§ Fragmento seleccionado:
----

No es de extrañar ver animales con pelucas y atuendos con ese dejo frívolo y superficial a modo de sublimación o como resultado de un proceso de transformación de un bestiario que desde ya se acentúa en la Serie de personajes (13 dibujos – 2019) con leves toques carnavalescos, pero también irónicos y mágicos, en un delirio kitsh que al mismo tiempo exagera los rasgos de estos seres que sin siquiera sospecharlo se convierten en la base de una eventual “precuela”, ya que refuerzan un plan de obra con lo ya expresado en Ciencia ficción femenina (2011), Tumores femeninos (2012) y en Mineros sensibles (2013), a lo que se agrega esta Fábula Secreta, que cuestiona la memoria más íntima mediante una denodada puerilidad que se legitima con la creación de un nuevo linaje en el que además asoman tópicos más contingentes como son Amigas feministas o Pololas.

----

§ Material proporcionado:
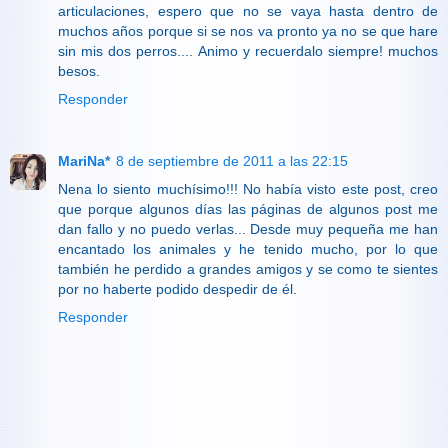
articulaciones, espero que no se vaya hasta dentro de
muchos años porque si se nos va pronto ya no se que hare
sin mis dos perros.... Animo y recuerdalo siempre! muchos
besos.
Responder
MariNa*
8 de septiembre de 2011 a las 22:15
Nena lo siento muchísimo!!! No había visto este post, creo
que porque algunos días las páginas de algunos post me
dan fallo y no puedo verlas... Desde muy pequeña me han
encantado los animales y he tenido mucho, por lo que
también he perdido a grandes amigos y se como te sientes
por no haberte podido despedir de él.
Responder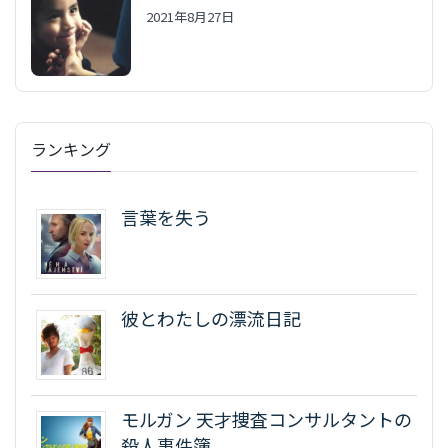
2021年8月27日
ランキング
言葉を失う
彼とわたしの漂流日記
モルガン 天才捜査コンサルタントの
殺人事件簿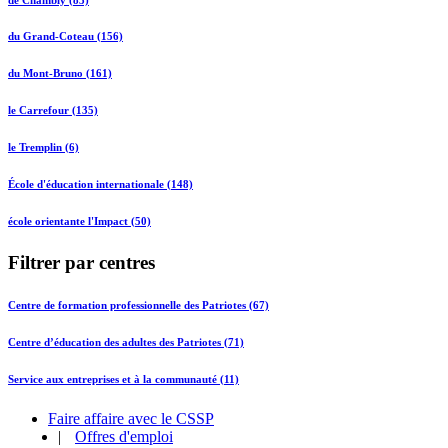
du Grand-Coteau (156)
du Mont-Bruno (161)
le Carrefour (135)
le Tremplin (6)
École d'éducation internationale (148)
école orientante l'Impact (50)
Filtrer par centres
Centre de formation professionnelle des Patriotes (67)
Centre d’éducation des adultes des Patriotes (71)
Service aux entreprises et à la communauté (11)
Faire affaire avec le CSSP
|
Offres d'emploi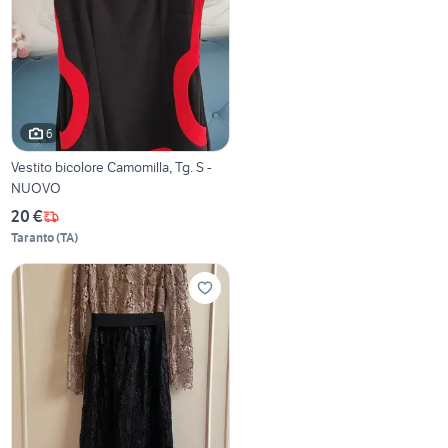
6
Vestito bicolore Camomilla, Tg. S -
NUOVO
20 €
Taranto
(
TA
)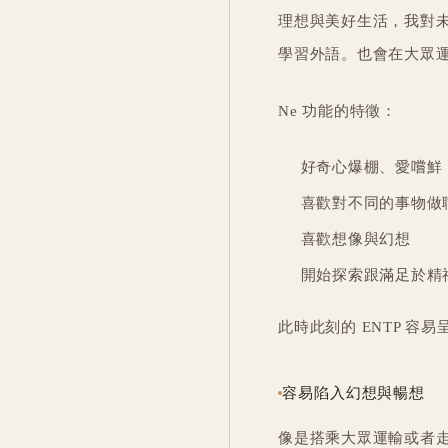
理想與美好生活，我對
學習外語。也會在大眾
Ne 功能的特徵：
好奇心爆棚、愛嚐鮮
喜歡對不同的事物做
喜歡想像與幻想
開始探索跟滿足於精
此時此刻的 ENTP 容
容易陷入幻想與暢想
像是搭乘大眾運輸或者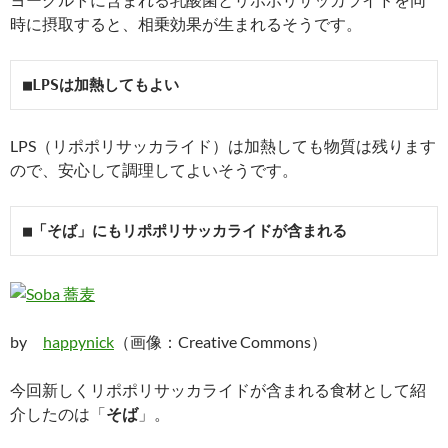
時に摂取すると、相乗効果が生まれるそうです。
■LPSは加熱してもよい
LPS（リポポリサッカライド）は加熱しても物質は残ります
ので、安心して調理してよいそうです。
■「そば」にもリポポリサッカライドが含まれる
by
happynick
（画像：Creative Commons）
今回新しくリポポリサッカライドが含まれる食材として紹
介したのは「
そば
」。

----

§ Tarea a realizar: Redacte la continuación del comentario sobre la Fábula Secreta y su bestiario de personajes, empezando justo después de su última oración.

§ Respuesta al problema:
En estricto rigor ese marco el supuesto “infantilismo”, no es tal, ya que estamos frente a una artista que pasa de la disparatada Maliki del comic biográfico de “Quiero ser flaca y feliz” (2015) a “Ídolo, una historia casi real” (2017), a la artista plástica que hace del autoconocimiento una nueva ruta de expresión donde de partida atenúa la sorna, mostrándose a ratos mucho más próxima e ingenua y en cuyos rasgos accedemos a un escenario en el cual Trujillo ha venido trabajando por años, y que con esta alucinante fabulación en cierta forma sella un periodo, con un desarrollo técnico–expresivo que se puede apreciar particularmente en el terreno pictórico en el cual, como asevera su curador Rolando Báez: “La existencia de seres cruzados, tanto por elementos humanos como animales, en unos entornos vegetales de colores que no buscan referentes de la naturaleza, sino una paleta cromática que se vale de los dibujos animados y las clásicas películas de Disney”.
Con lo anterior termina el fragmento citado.